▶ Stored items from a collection
··········

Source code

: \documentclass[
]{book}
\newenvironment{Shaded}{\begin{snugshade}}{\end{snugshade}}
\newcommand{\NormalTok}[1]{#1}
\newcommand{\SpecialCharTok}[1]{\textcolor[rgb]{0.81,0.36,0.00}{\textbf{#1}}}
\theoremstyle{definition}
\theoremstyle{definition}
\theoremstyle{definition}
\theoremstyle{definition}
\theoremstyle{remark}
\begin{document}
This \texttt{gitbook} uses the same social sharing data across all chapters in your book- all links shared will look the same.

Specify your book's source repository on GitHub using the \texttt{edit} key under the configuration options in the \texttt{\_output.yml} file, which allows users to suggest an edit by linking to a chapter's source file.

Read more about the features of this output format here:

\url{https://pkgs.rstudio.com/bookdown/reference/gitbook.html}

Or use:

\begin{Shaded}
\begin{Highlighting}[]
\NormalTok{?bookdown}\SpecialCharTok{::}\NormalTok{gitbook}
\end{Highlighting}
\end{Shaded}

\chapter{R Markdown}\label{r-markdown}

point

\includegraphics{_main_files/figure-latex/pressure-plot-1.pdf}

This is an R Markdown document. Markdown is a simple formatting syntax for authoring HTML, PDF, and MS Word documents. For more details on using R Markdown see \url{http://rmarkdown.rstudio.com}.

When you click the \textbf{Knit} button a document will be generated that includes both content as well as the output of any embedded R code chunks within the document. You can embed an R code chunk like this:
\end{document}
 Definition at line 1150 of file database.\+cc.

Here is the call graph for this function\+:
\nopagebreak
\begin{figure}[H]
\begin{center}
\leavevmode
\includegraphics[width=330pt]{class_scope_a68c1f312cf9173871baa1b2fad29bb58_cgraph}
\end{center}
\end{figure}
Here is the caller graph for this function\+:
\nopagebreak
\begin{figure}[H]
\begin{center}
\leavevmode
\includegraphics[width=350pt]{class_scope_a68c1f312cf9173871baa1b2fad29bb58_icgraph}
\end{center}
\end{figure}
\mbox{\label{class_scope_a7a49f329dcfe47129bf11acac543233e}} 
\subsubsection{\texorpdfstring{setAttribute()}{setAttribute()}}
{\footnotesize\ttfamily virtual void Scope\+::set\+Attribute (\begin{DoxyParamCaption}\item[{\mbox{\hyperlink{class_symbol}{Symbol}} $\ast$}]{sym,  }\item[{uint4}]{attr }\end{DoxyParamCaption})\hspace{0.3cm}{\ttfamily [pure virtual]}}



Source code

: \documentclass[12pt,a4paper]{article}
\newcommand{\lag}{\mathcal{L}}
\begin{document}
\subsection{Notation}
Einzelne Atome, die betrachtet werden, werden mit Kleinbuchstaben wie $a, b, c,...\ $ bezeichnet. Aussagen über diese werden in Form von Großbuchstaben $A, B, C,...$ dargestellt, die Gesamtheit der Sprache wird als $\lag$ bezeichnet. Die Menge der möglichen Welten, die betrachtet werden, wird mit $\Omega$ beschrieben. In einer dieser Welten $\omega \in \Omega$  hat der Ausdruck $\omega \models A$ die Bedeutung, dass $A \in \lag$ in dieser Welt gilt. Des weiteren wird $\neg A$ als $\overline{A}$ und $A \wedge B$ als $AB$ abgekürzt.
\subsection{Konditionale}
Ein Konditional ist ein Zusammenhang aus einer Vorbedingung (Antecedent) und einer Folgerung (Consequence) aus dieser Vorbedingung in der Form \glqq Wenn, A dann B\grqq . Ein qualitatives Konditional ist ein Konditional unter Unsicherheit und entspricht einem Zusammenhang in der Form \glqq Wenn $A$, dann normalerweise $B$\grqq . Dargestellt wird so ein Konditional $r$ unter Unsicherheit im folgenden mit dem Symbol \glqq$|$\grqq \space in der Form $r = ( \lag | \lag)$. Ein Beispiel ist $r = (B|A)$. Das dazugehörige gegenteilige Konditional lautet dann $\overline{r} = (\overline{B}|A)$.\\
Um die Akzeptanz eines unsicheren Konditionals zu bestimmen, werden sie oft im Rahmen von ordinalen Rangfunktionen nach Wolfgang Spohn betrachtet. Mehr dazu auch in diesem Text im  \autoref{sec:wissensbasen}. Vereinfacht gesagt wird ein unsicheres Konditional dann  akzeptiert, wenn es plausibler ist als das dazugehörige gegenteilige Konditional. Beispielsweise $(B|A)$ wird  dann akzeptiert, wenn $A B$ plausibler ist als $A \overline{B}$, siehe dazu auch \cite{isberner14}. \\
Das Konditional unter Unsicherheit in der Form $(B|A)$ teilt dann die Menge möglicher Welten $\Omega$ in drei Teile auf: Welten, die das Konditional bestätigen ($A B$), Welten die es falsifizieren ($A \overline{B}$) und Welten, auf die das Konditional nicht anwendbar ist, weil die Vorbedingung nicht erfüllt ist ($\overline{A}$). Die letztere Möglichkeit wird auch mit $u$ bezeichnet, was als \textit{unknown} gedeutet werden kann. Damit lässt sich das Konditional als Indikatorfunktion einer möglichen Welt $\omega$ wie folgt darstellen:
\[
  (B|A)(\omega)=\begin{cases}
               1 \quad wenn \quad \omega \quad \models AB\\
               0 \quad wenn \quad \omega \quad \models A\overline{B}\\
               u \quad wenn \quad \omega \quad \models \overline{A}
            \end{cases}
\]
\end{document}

··········

▶ TASK BRIEF
Every record must appear in the answer exactly as written.

▶ SOLUTION
Source code

: \documentclass[
]{book}
\newenvironment{Shaded}{\begin{snugshade}}{\end{snugshade}}
\newcommand{\NormalTok}[1]{#1}
\newcommand{\SpecialCharTok}[1]{\textcolor[rgb]{0.81,0.36,0.00}{\textbf{#1}}}
\theoremstyle{definition}
\theoremstyle{definition}
\theoremstyle{definition}
\theoremstyle{definition}
\theoremstyle{remark}
\begin{document}
This \texttt{gitbook} uses the same social sharing data across all chapters in your book- all links shared will look the same.

Specify your book's source repository on GitHub using the \texttt{edit} key under the configuration options in the \texttt{\_output.yml} file, which allows users to suggest an edit by linking to a chapter's source file.

Read more about the features of this output format here:

\url{https://pkgs.rstudio.com/bookdown/reference/gitbook.html}

Or use:

\begin{Shaded}
\begin{Highlighting}[]
\NormalTok{?bookdown}\SpecialCharTok{::}\NormalTok{gitbook}
\end{Highlighting}
\end{Shaded}

\chapter{R Markdown}\label{r-markdown}

point

\includegraphics{_main_files/figure-latex/pressure-plot-1.pdf}

This is an R Markdown document. Markdown is a simple formatting syntax for authoring HTML, PDF, and MS Word documents. For more details on using R Markdown see \url{http://rmarkdown.rstudio.com}.

When you click the \textbf{Knit} button a document will be generated that includes both content as well as the output of any embedded R code chunks within the document. You can embed an R code chunk like this:
\end{document}
 Definition at line 1150 of file database.\+cc.

Here is the call graph for this function\+:
\nopagebreak
\begin{figure}[H]
\begin{center}
\leavevmode
\includegraphics[width=330pt]{class_scope_a68c1f312cf9173871baa1b2fad29bb58_cgraph}
\end{center}
\end{figure}
Here is the caller graph for this function\+:
\nopagebreak
\begin{figure}[H]
\begin{center}
\leavevmode
\includegraphics[width=350pt]{class_scope_a68c1f312cf9173871baa1b2fad29bb58_icgraph}
\end{center}
\end{figure}
\mbox{\label{class_scope_a7a49f329dcfe47129bf11acac543233e}} 
\subsubsection{\texorpdfstring{setAttribute()}{setAttribute()}}
{\footnotesize\ttfamily virtual void Scope\+::set\+Attribute (\begin{DoxyParamCaption}\item[{\mbox{\hyperlink{class_symbol}{Symbol}} $\ast$}]{sym,  }\item[{uint4}]{attr }\end{DoxyParamCaption})\hspace{0.3cm}{\ttfamily [pure virtual]}}



Source code

: \documentclass[12pt,a4paper]{article}
\newcommand{\lag}{\mathcal{L}}
\begin{document}
\subsection{Notation}
Einzelne Atome, die betrachtet werden, werden mit Kleinbuchstaben wie $a, b, c,...\ $ bezeichnet. Aussagen über diese werden in Form von Großbuchstaben $A, B, C,...$ dargestellt, die Gesamtheit der Sprache wird als $\lag$ bezeichnet. Die Menge der möglichen Welten, die betrachtet werden, wird mit $\Omega$ beschrieben. In einer dieser Welten $\omega \in \Omega$  hat der Ausdruck $\omega \models A$ die Bedeutung, dass $A \in \lag$ in dieser Welt gilt. Des weiteren wird $\neg A$ als $\overline{A}$ und $A \wedge B$ als $AB$ abgekürzt.
\subsection{Konditionale}
Ein Konditional ist ein Zusammenhang aus einer Vorbedingung (Antecedent) und einer Folgerung (Consequence) aus dieser Vorbedingung in der Form \glqq Wenn, A dann B\grqq . Ein qualitatives Konditional ist ein Konditional unter Unsicherheit und entspricht einem Zusammenhang in der Form \glqq Wenn $A$, dann normalerweise $B$\grqq . Dargestellt wird so ein Konditional $r$ unter Unsicherheit im folgenden mit dem Symbol \glqq$|$\grqq \space in der Form $r = ( \lag | \lag)$. Ein Beispiel ist $r = (B|A)$. Das dazugehörige gegenteilige Konditional lautet dann $\overline{r} = (\overline{B}|A)$.\\
Um die Akzeptanz eines unsicheren Konditionals zu bestimmen, werden sie oft im Rahmen von ordinalen Rangfunktionen nach Wolfgang Spohn betrachtet. Mehr dazu auch in diesem Text im  \autoref{sec:wissensbasen}. Vereinfacht gesagt wird ein unsicheres Konditional dann  akzeptiert, wenn es plausibler ist als das dazugehörige gegenteilige Konditional. Beispielsweise $(B|A)$ wird  dann akzeptiert, wenn $A B$ plausibler ist als $A \overline{B}$, siehe dazu auch \cite{isberner14}. \\
Das Konditional unter Unsicherheit in der Form $(B|A)$ teilt dann die Menge möglicher Welten $\Omega$ in drei Teile auf: Welten, die das Konditional bestätigen ($A B$), Welten die es falsifizieren ($A \overline{B}$) und Welten, auf die das Konditional nicht anwendbar ist, weil die Vorbedingung nicht erfüllt ist ($\overline{A}$). Die letztere Möglichkeit wird auch mit $u$ bezeichnet, was als \textit{unknown} gedeutet werden kann. Damit lässt sich das Konditional als Indikatorfunktion einer möglichen Welt $\omega$ wie folgt darstellen:
\[
  (B|A)(\omega)=\begin{cases}
               1 \quad wenn \quad \omega \quad \models AB\\
               0 \quad wenn \quad \omega \quad \models A\overline{B}\\
               u \quad wenn \quad \omega \quad \models \overline{A}
            \end{cases}
\]
\end{document}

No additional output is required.